READING TEXT:
== Segment start ==

Chris Davis  26:53  

Yeah, I would it be fair to say like my, my brother and my father, work with their hands a lot. So my brother does carpentry my father was alive. And he did you know, like the electrical power lines and all of that. They would they have been higher on the implementer scale?

 

Eryn Morgan  27:14  

Yes, very likely. It’s it’s a good indicator when somebody works with their hands, that they and sometimes they couple up with other with other Colby strengths to create some really interesting combinations. But yeah, I typically do see that.

 

Chris Davis  27:29  

Got it. Got it. So so everybody, you see how I’m wired. And what I so what I did with this, what I did with this, Erin was was I looked at my team, my podcast manager, my assistants, and my operations manager and my freelancers for graphic design and things of that nature. And though they haven’t taken the score, I can all or though they don’t have a score, I can always knowing how I’m wired and you know, just understanding people in general, I can see how they’re wired. So sometimes, if I’m dealing with someone, like there’s one person on my team, that is probably my counterpart, I mean, I shouldn’t say my counterpart, more like my twin, eight, eight to three, right? So I know, if you leave us to our own devices, we’ll get down to the details of a thing. And it’d be a long meeting. And we’ll walk away with it and not really have many things in many boxes check, right. So because they’re that way, I know I need to decrease in my, my Fact Finder, I need to decrease in my factfinder. And I have to decrease in my systems, so that I can be who me who I need to be to make sure this meeting gets done effectively. Now, if that drained you, if you’re tired of that, then you may want to get somebody on your team that complements you. So you can sit back and let them do it. But I know how to communicate effectively with every single person on my team. And because of it, we operate at such a great efficiency. You know, I would argue that my team gets more done collaboratively than most companies 10 times my size or five times or three times. And it’s because of that Colby score has been an instrumental piece in that. And as we’re talking about this era, and I’m realizing I should officially get everybody on my team to take that score. Is that Is that something that you see often do do companies, businesses, enterprises, organizations, reach out to you when one person has has taken and say, hey, I want my whole team to take this is that something that happens frequently?

== Segment end ==

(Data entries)
== Segment start ==

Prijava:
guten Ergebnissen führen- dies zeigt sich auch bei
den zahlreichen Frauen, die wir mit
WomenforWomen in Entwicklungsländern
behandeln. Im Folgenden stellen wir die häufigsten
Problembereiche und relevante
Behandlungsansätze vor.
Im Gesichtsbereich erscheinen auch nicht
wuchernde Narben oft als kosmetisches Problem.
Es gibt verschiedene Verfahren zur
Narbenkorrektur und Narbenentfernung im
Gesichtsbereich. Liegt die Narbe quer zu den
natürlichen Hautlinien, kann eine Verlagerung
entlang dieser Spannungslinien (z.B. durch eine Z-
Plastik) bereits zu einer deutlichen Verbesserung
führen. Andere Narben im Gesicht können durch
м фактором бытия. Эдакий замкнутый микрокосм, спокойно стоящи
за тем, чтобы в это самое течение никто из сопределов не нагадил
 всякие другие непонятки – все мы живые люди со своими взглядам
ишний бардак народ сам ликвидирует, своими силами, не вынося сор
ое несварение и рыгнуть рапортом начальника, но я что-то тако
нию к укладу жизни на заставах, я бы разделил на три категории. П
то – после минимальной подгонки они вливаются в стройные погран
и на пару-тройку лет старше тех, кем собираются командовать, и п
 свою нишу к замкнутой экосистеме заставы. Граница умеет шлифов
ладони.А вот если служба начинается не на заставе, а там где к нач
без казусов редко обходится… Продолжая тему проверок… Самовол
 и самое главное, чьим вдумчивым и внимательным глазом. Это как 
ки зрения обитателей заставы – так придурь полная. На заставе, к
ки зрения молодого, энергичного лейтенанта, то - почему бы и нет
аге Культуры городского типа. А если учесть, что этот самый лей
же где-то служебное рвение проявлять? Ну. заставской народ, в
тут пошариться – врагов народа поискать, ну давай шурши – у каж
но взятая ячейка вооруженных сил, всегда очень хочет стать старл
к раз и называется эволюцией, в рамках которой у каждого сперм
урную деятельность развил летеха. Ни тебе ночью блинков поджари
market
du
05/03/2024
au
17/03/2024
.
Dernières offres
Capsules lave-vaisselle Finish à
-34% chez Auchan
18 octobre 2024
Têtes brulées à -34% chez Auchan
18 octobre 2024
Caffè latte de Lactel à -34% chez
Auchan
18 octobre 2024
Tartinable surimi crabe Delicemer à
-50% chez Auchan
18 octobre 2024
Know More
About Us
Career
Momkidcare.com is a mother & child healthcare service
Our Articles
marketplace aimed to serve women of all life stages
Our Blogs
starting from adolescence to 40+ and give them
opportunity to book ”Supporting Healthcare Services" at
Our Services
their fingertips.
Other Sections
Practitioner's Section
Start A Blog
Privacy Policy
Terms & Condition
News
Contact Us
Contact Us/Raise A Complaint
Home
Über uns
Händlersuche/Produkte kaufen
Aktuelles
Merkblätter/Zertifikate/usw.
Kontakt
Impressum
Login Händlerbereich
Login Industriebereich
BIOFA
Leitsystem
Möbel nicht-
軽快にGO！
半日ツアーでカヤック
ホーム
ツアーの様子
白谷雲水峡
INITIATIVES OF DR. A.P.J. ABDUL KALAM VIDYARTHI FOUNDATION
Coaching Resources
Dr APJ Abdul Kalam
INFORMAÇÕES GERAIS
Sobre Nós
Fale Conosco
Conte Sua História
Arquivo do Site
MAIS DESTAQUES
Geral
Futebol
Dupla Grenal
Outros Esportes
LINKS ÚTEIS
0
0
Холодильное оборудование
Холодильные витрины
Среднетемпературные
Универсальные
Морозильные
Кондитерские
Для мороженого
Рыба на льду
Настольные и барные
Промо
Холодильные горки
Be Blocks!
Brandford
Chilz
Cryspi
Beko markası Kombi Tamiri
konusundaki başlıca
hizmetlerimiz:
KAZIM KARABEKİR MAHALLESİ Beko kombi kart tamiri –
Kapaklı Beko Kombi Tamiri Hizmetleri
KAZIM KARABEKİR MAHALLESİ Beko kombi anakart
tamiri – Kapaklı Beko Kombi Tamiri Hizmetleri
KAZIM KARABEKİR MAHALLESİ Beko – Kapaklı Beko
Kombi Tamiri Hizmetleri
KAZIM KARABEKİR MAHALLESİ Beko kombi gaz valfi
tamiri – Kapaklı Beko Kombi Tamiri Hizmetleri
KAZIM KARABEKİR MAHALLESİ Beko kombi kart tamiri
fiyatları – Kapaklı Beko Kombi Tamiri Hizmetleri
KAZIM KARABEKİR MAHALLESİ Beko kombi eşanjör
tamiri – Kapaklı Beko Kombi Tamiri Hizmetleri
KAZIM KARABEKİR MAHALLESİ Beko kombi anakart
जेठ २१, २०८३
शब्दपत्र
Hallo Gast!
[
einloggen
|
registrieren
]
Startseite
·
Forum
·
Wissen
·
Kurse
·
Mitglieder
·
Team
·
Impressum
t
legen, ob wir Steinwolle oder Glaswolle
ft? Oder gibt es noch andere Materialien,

== Segment end ==

DIRECTIVE A:
List the members of Chris Davis's team that he names in the transcript.
DIRECTIVE B:
Reproduce the stretch of the transcript from "Chris Davis  26:53" through "the implementer scale?", renaming "brother" to "sister" wherever it occurs.
The lines are not required for any of the work here.

EXERCISE RESULT A:
- Podcast manager
- Assistants
- Operations manager
- Freelancers for graphic design

EXERCISE RESULT B:
Chris Davis  26:53  

Yeah, I would it be fair to say like my, my sister and my father, work with their hands a lot. So my sister does carpentry my father was alive. And he did you know, like the electrical power lines and all of that. They would they have been higher on the implementer scale?